§ WORK TO COMPLETE:
1. Quote the portfolio page text from "Ryann Perez" through "biological chemistry classroom.", including both ends.
2. Using the portfolio page, decide whether each statement agrees with it, answering yes or no and quoting the words that decide it: (a) AggBERT was trained on the WALTZ-DB dataset. (b) The Alpha-Synuclein Binder model was trained on more than 300 binding affinities. (c) The isotope distribution tools work with MALDI-TOF data.

§ PAGE TEXT:
============================================================

Ryann Perez
Computational Biochemist
Specializing in machine learning, protein science, and generative AI. Building impactful systems at the intersection of deep learning and biology.
Computational Projects
TAsk
A RAG-based research assistant that helps reason through advanced concepts by searching through class documents and references, then generating informed responses with source citations. The capabilities and educational benefits of this system were studied in a real biological chemistry classroom.
AggBERT: Amyloid Prediction
A deep learning framework for predicting amyloid-forming hexapeptides using semi-supervised ProtBERT models. Trained on WALTZ-DB dataset with predictions across a 64M peptide manifold. A useful tool for biologic design.
Isotope Distribution Estimation
Tools for calculating and visualizing fine isotope patterns in MALDI-TOF data. Includes methods for estimating heavy isotope incorporation fractions in tryptic peptides containing heavy C, N, or H.

Alpha-Synuclein Binder
A machine learning framework to predict new high-affinity ligands that bind to α-synuclein fibrils, a key pathological feature of Parkinson's disease and related synucleinopathies. Trained on fewer than 300 experimentally measured binding affinities, the model identified five new sub-10 nM binders from a 140 million-compound virtual library.

HintToken Learning
Novel approach to data augmentation for protein language models using hint tokens for improved model training and inference.

Protein Stability Prediction
Large language models for predicting protein stability changes upon mutation. Useful for protein engineering and understanding disease-causing variants.

============================================================

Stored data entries
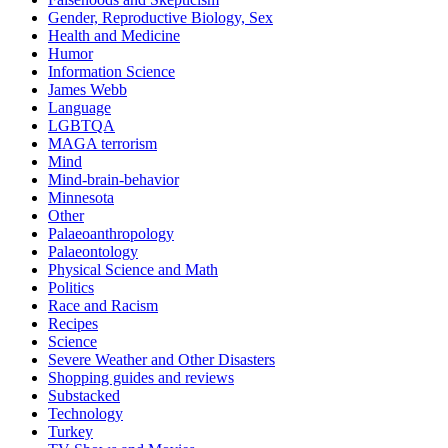
Gender, Reproductive Biology, Sex
Health and Medicine
Humor
Information Science
James Webb
Language
LGBTQA
MAGA terrorism
Mind
Mind-brain-behavior
Minnesota
Other
Palaeoanthropology
Palaeontology
Physical Science and Math
Politics
Race and Racism
Recipes
Science
Severe Weather and Other Disasters
Shopping guides and reviews
Substacked
Technology
Turkey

============================================================

§ EXPECTED OUTPUTS:
1.
Ryann Perez
Computational Biochemist
Specializing in machine learning, protein science, and generative AI. Building impactful systems at the intersection of deep learning and biology.
Computational Projects
TAsk
A RAG-based research assistant that helps reason through advanced concepts by searching through class documents and references, then generating informed responses with source citations. The capabilities and educational benefits of this system were studied in a real biological chemistry classroom.

2.
(a) Yes: "Trained on WALTZ-DB dataset"
(b) No: "Trained on fewer than 300 experimentally measured binding affinities"
(c) Yes: "fine isotope patterns in MALDI-TOF data"